Now it so happens that the mid-eighties somehow passed me by (something to do with child-birth and potty training) but even if the years between Bananarama and Queen are my cultural blind-spot, it turns out that being fifteen is pretty much the same in any decade: friends are fickle, the dark secret of sex is ever present, nerdy teachers and exam revision present just so much nuisance value alongside the more pressing issues of clothes, make-up and boys.
In this teenage landscape, Sarah, living alone with her fogeyish Dad, finds it harder than most to fit in, but throws in her lot with two mismatched friends, both just on the right side of cool, who idolise her one day and ridicule her the next. With the signals given out by grown-ups (her secretive father, bitchy Saturday colleagues, the warring parents of friends) equally confusing, Isabel Ashdown shows us the delicate balancing act required to survive the teenage experience, and Sarah’s downfall, when it comes, is both dramatic and entirely believable.
The school reunion, a grisly event taking place twenty years later, is used to frame the narrative and make us wait a bit longer to find out what really happened on Sarah’s school signing out day.
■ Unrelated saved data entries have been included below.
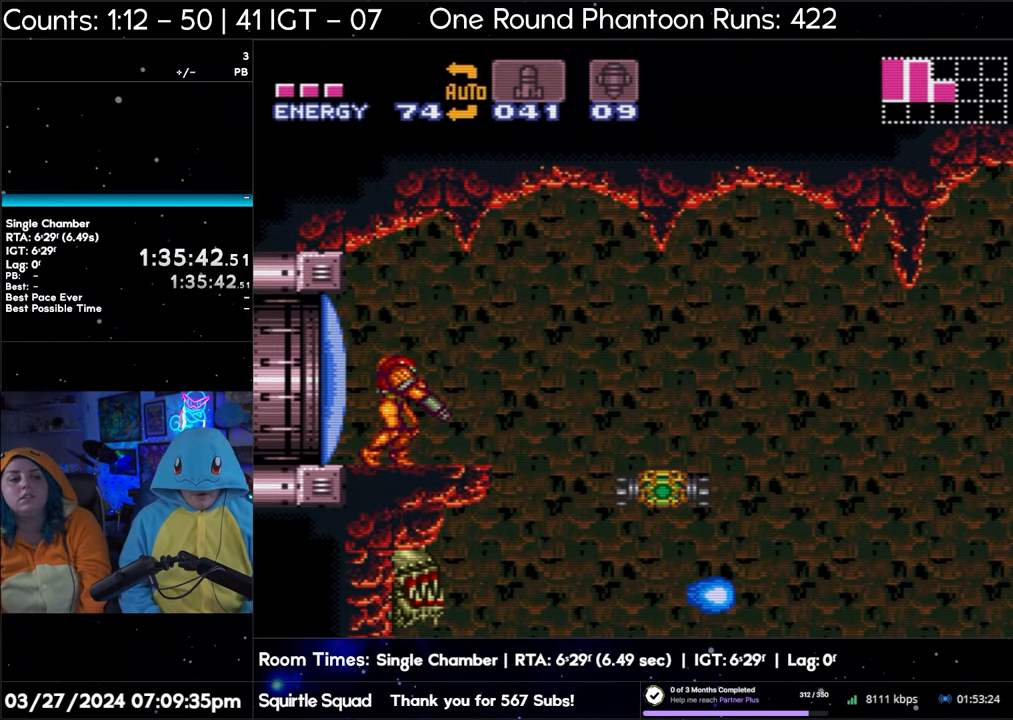
{"buttons": ["A", "L1"], "events": []}
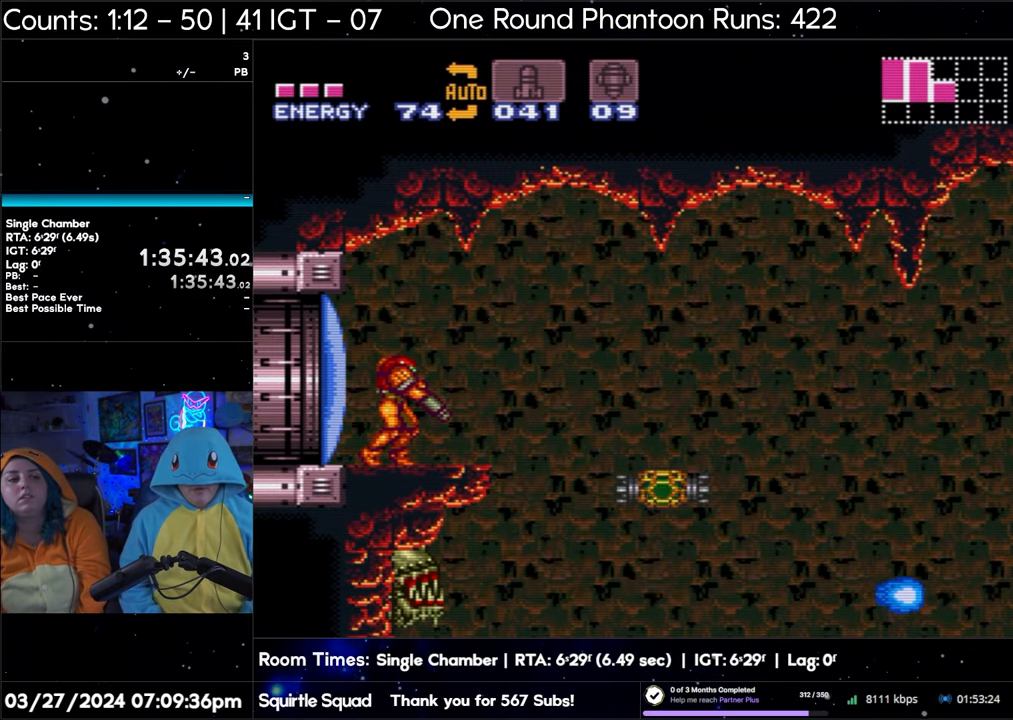
{"buttons": ["A"], "events": [[83, "A", "up"], [100, "L1", "up"], [317, "A", "down"]]}
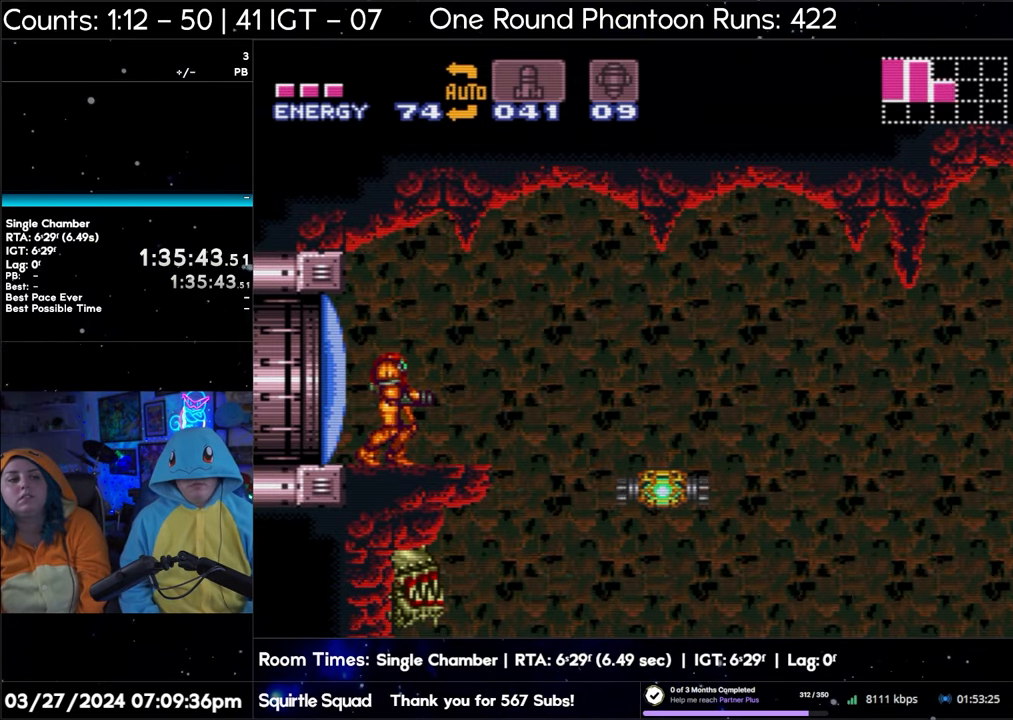
{"buttons": ["B", "DPAD_DOWN"], "events": [[233, "A", "up"], [433, "B", "down"], [483, "DPAD_DOWN", "down"]]}
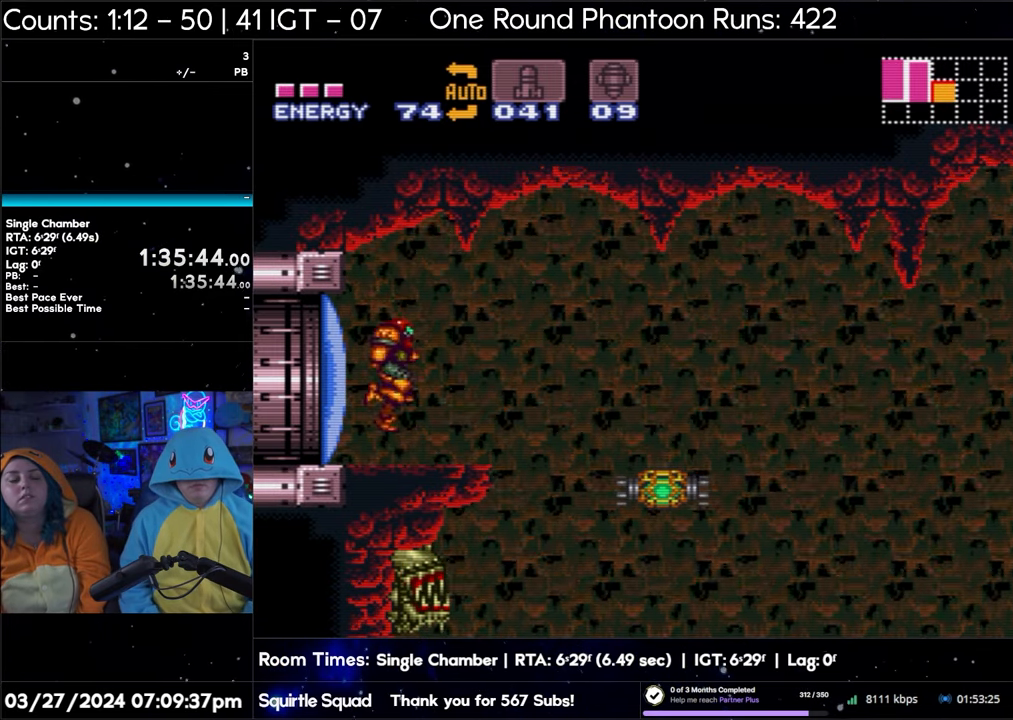
{"buttons": [], "events": [[100, "Y", "down"], [133, "B", "up"], [217, "Y", "up"], [400, "DPAD_DOWN", "up"]]}
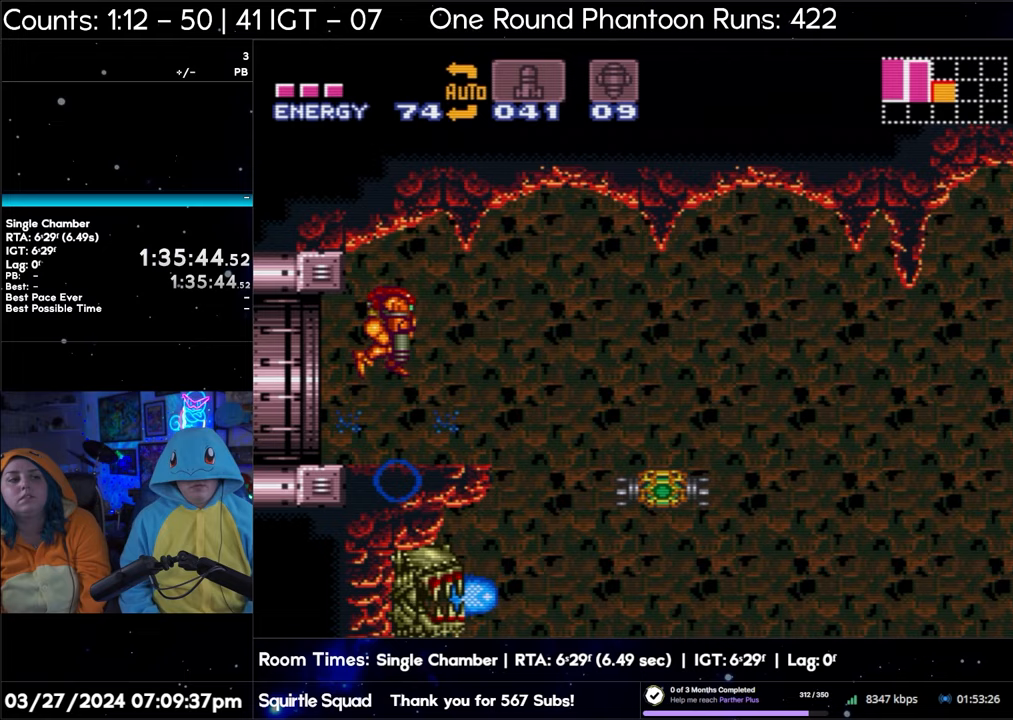
{"buttons": [], "events": []}
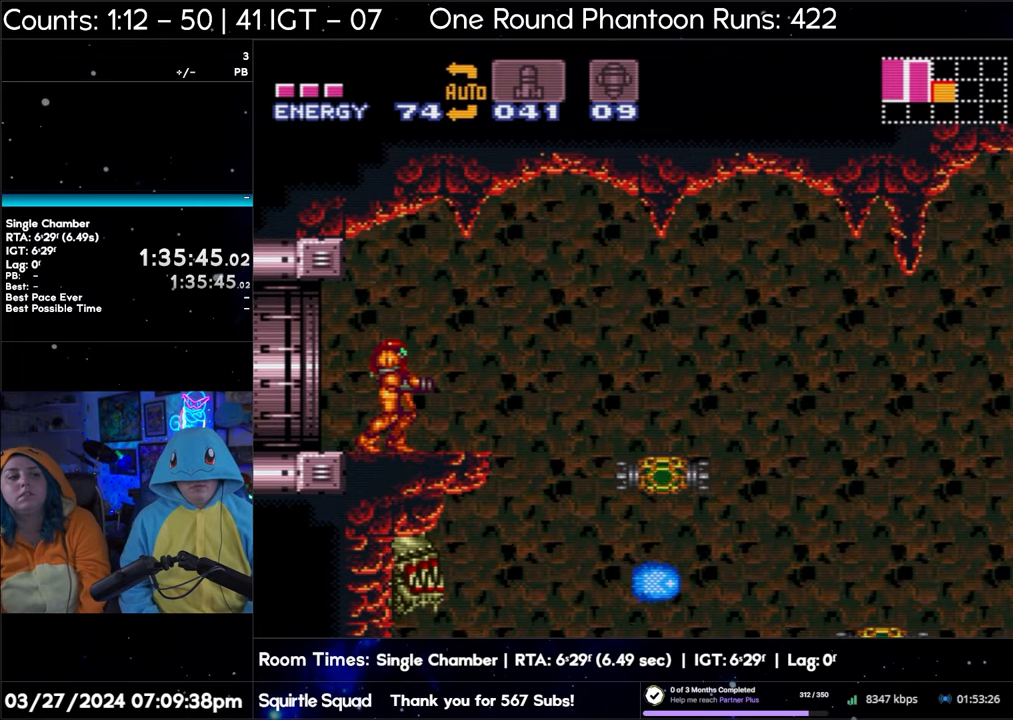
{"buttons": ["R1", "DPAD_RIGHT"], "events": [[167, "R1", "down"], [283, "DPAD_RIGHT", "down"], [367, "DPAD_RIGHT", "up"], [500, "DPAD_RIGHT", "down"]]}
As such it does add suspense, but there’s also some awkwardness in the skipping forward and back so close to the end, and I was left feeling I wanted less of the drunken high-jinks on the night and more of that fifteen year gap filled in. Nor did I think that the opening scene, with steady John and the grown-up Sarah, gave the book anything like the kick-start it could have had. In fact I think that the narrative would have worked just as well chronologically, but what the time-frame does do is to give the book a very clear adult stamp, perhaps a useful indication of genre and market.
But these are the quibbles of a writer, and this book is a very enjoyable and engaging read where those who lived the eighties to the full will find lots to entertain them and people like me will realise they were there, somewhere, after all.
Meanwhile I’m off to find a copy of Glasshopper, Isabel Ashdown’s prize-winning first novel, and to embark on a journey to another fascinating decade.